Once an ordinary citizen has become a politician and been elevated to a place of political power over others that person ceases to be ‘ordinary’ and may be tempted to exploit their privilege by abusing the very people who placed them in power. They might decide, for instance, that they should have privileges others do not have. So, every law that Australian politicians can legally make has to go through a final vetting process. The only ones empowered to make such rules are the politicians. To protect the Australian people from abuses of that political power, the Australian Governor General must give authority to those rules by signing them into law.

It is convention that the Governor General of Australia do just that, sign the laws that have been crafted by Parliament. But this is not to suggest that they are a mere rubber stamp. Any true Governor General recognises their place as a protector of the Australian people and upholder of the Bible as the rule of law. If they see any law being promulgated by an elected parliament that opposes the Biblical mandate for social law and order, they have the authority, right and responsibility to oppose that law and refuse to sign it into existence.

Further than this, an Australian Governor General can even take the drastic measure of removing a government which they deem to have exceeded its privileges and to be acting in a manner that is damaging to the people of Australia. Such actions are rare to the point of near extinction, except for the amazing example of Sir John Kerr, Australian Governor General between 1974 and 1977, who dismissed the Australian Prime Minister, Gough Whitlam.

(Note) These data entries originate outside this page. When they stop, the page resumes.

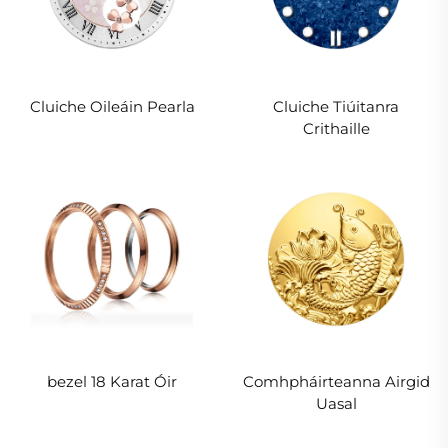
Cluiche Oileáin Pearla
Cluiche Tiúitanra
Crithaille
bezel 18 Karat Óir
Comhpháirteanna Airgid
Uasal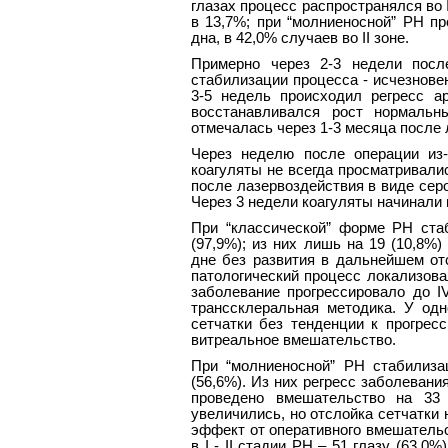
глазах процесс распространялся во II
в 13,7%; при “молниеносной” РН пр
дна, в 42,0% случаев во II зоне.
Примерно через 2-3 недели посл
стабилизации процесса - исчезнове
3-5 недель происходил регресс а
восстанавливался рост нормальн
отмечалась через 1-3 месяца после 
Через неделю после операции из-
коагуляты не всегда просматривали
после лазервоздействия в виде сер
Через 3 недели коагуляты начинали 
При “классической” форме РН ста
(97,9%); из них лишь на 19 (10,8%
дне без развития в дальнейшем отс
патологический процесс локализовал
заболевание прогрессировало до I
транссклеральная методика. У одн
сетчатки без тенденции к прогрес
витреальное вмешательство.
При “молниеносной” РН стабилиза
(56,6%). Из них регресс заболевани
проведено вмешательство на 33 
увеличились, но отслойка сетчатки 
эффект от оперативного вмешатель
в I - II стадии РН – 51 глазу (63,0%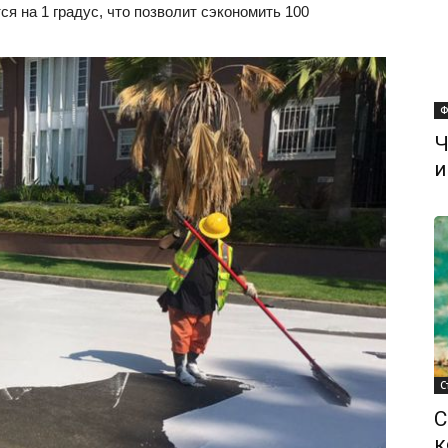
ся на 1 градус, что позволит сэкономить 100
Ф
Ч
и
С
С
к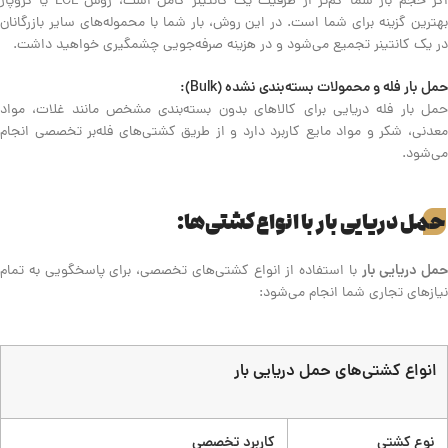
اگر حجم بار شما کم‌تر از ظرفیت یک کانتینر کامل است، روش LCL یا گروپاژ
بهترین گزینه برای شما است. در این روش، بار شما با محموله‌های سایر بازرگانان
در یک کانتینر تجمیع می‌شود و در هزینه صرفه‌جویی چشمگیری خواهید داشت.
حمل بار فله و محمولات بسته‌بندی نشده (Bulk):
حمل بار فله دریایی برای کالاهای بدون بسته‌بندی مشخص مانند غلات، مواد
معدنی، شکر و مواد مایع کاربرد دارد و از طریق کشتی‌های فله‌بر تخصصی انجام
می‌شود.
حمل دریایی بار با انواع کشتی‌ها:
حمل دریایی بار
با استفاده از انواع کشتی‌های تخصصی، برای پاسخگویی به تمام
نیازهای تجاری شما انجام می‌شود:
انواع کشتی‌های حمل دریایی بار
نوع کشتی
کاربرد تخصصی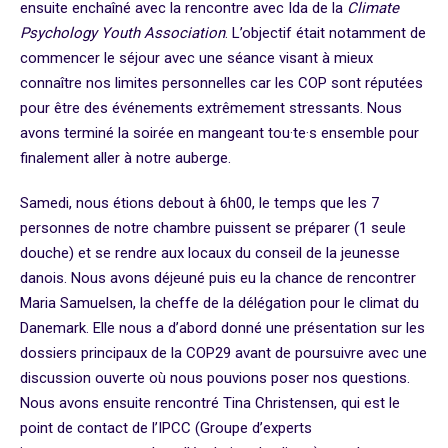
ensuite enchaîné avec la rencontre avec Ida de la
Climate
Psychology Youth Association
. L’objectif était notamment de
commencer le séjour avec une séance visant à mieux
connaître nos limites personnelles car les COP sont réputées
pour être des événements extrêmement stressants. Nous
avons terminé la soirée en mangeant tou·te·s ensemble pour
finalement aller à notre auberge.
Samedi, nous étions debout à 6h00, le temps que les 7
personnes de notre chambre puissent se préparer (1 seule
douche) et se rendre aux locaux du conseil de la jeunesse
danois. Nous avons déjeuné puis eu la chance de rencontrer
Maria Samuelsen, la cheffe de la délégation pour le climat du
Danemark. Elle nous a d’abord donné une présentation sur les
dossiers principaux de la COP29 avant de poursuivre avec une
discussion ouverte où nous pouvions poser nos questions.
Nous avons ensuite rencontré Tina Christensen, qui est le
point de contact de l’IPCC (
Groupe d’experts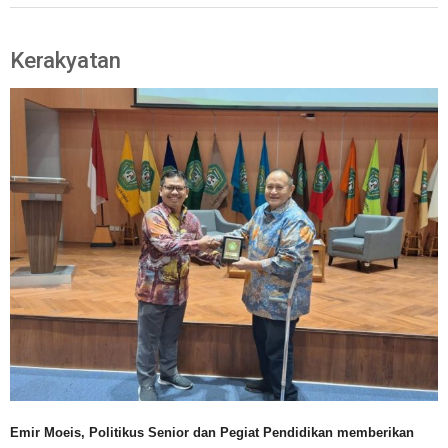
Kerakyatan
Emir Moeis, Politikus Senior dan Pegiat Pendidikan memberikan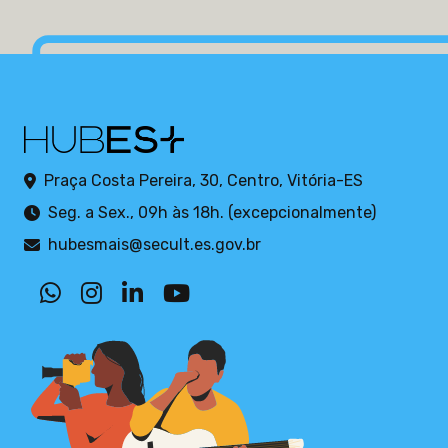
Praça Costa Pereira, 30, Centro, Vitória-ES
Seg. a Sex., 09h às 18h. (excepcionalmente)
hubesmais@secult.es.gov.br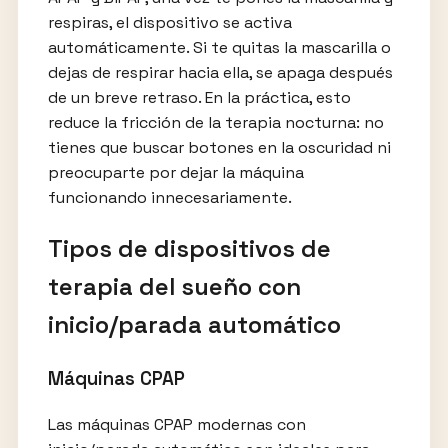
respiras, el dispositivo se activa
automáticamente. Si te quitas la mascarilla o
dejas de respirar hacia ella, se apaga después
de un breve retraso. En la práctica, esto
reduce la fricción de la terapia nocturna: no
tienes que buscar botones en la oscuridad ni
preocuparte por dejar la máquina
funcionando innecesariamente.
Tipos de dispositivos de
terapia del sueño con
inicio/parada automático
Máquinas CPAP
Las máquinas CPAP modernas con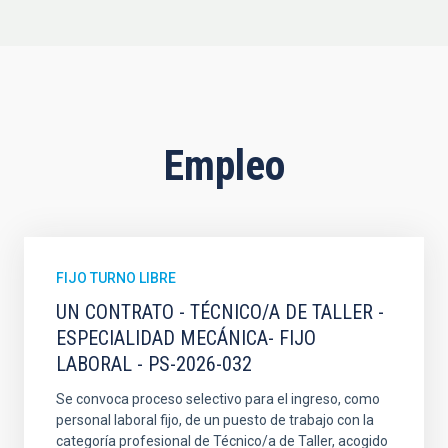
Empleo
FIJO TURNO LIBRE
UN CONTRATO - TÉCNICO/A DE TALLER -
ESPECIALIDAD MECÁNICA- FIJO
LABORAL - PS-2026-032
Se convoca proceso selectivo para el ingreso, como
personal laboral fijo, de un puesto de trabajo con la
categoría profesional de Técnico/a de Taller, acogido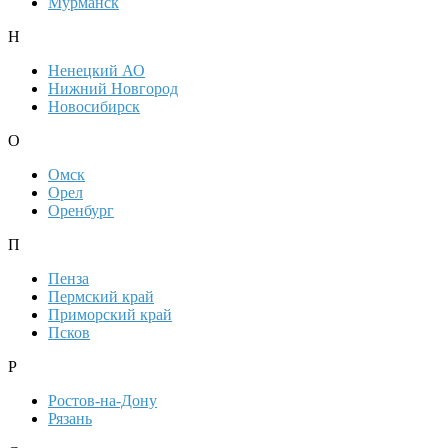
Мурманск
Н
Ненецкий АО
Нижний Новгород
Новосибирск
О
Омск
Орел
Оренбург
П
Пенза
Пермский край
Приморский край
Псков
Р
Ростов-на-Дону
Рязань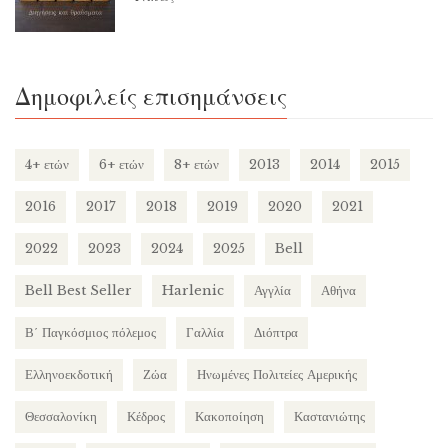
Δημοφιλείς επισημάνσεις
4+ ετών
6+ ετών
8+ ετών
2013
2014
2015
2016
2017
2018
2019
2020
2021
2022
2023
2024
2025
Bell
Bell Best Seller
Harlenic
Αγγλία
Αθήνα
Β΄ Παγκόσμιος πόλεμος
Γαλλία
Διόπτρα
Ελληνοεκδοτική
Ζώα
Ηνωμένες Πολιτείες Αμερικής
Θεσσαλονίκη
Κέδρος
Κακοποίηση
Καστανιώτης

So Mrs Quentin Bryce, in becoming Australia’s Head of State, as the first Australian female Governor General, becomes a hero of the Australian people. She is their protector. She is the one who has the power to protect them from their elected parliamentary politicians. She is the one who must weigh each law against the Bible and determine whether it upholds or contradicts what God has charged her to live by.

Let us all pray that she does what she is being given the privilege to do.